The sonata includes moments of bursting light, and crushing darkness often set in close proximity. This is a piece that explores raw, unrestrained emotion in a way that few other pieces come close to. The sonata is constructed in a three movement form with 2 brief interludes which separate the piece into 2 symmetrical halves that total approximately 22 minutes in length. The piece opens with an idiomatic and glistening movement based on the C harmonic series. If you are looking for cello writing that explores all of the natural harmonic possibilities of the cello, look no further. The composer showcases the cello’s ability to play some slightly less common harmonics, and with a bit of practise they can speak quite clearly compared to other string instruments.

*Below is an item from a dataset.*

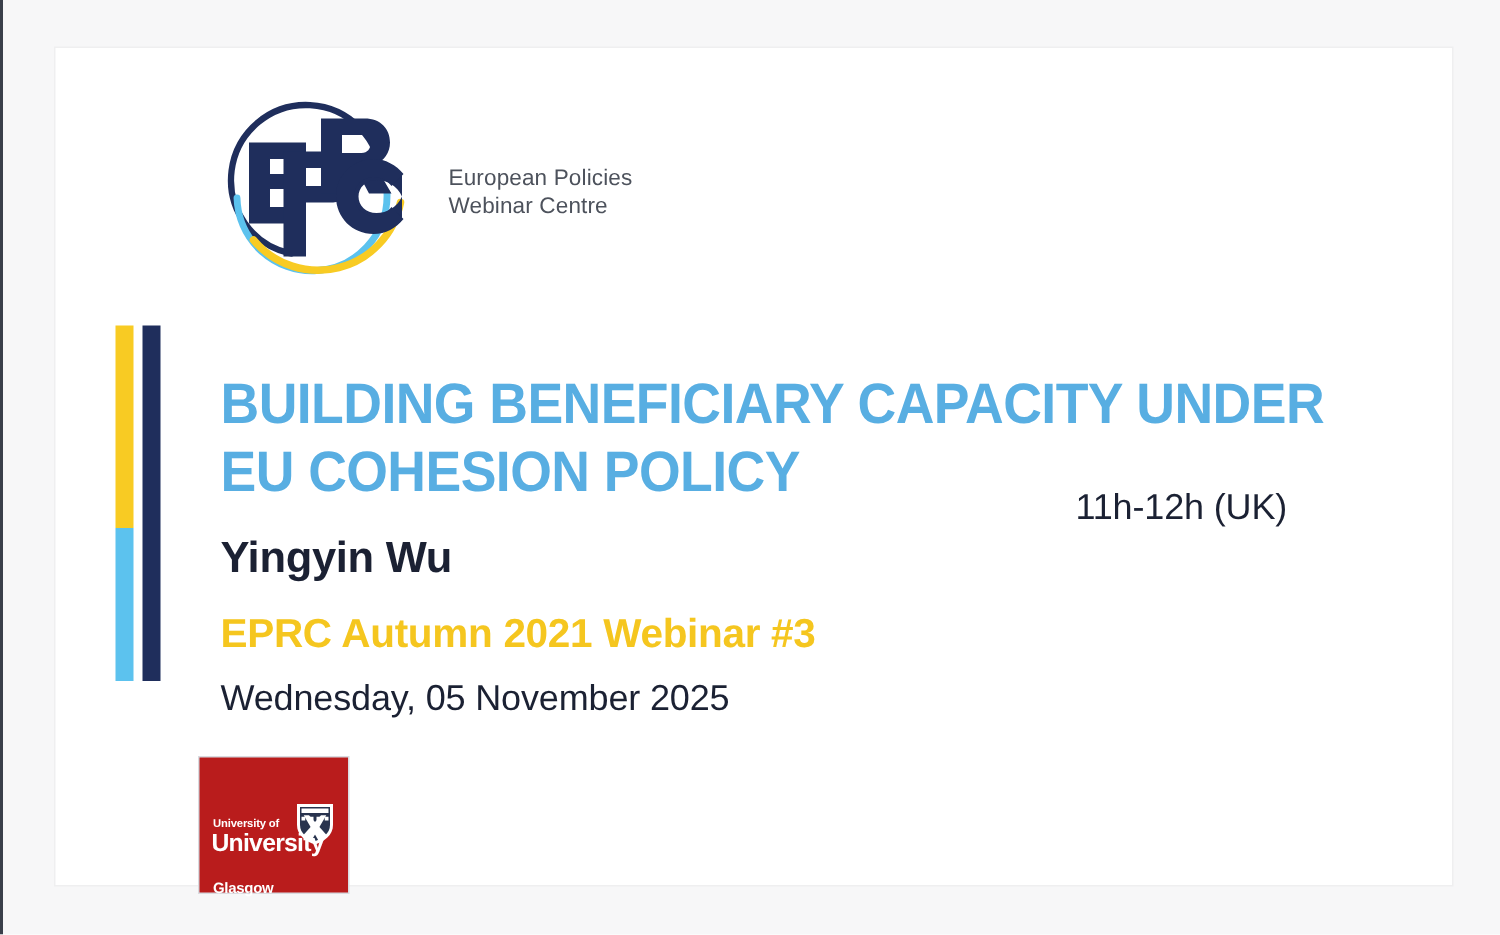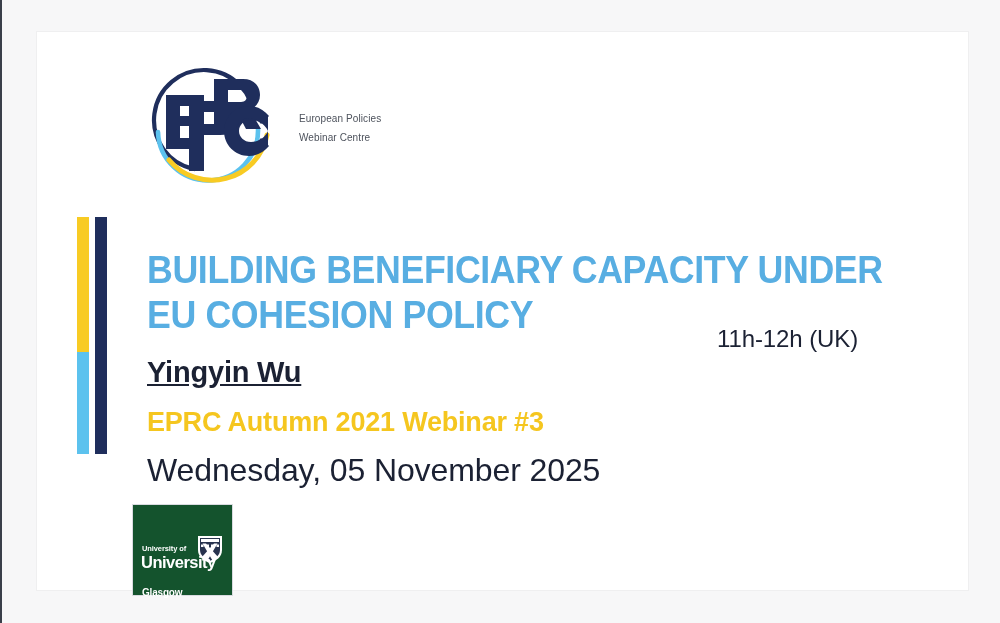"European Policies" .logo-tagline { font-size: 10px -> 15px }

After a final harmonic glissando up the C string we come to the first interlude. The first movement works so well because the composer avoids any melodic writing and saves it for the first interlude. This short movement is written in just intonation and is intended to resemble plainchant. It is a great introduction to playing quarter-tones because they are presented in a slow, methodical and melodic way. To practise playing in this kind of intonation I find playing with drone notes absolutely essential. You may also find listening to other pieces written in just-intonation helpful in re-tuning your ear to these new nuances. When played correctly, the effect is very cool.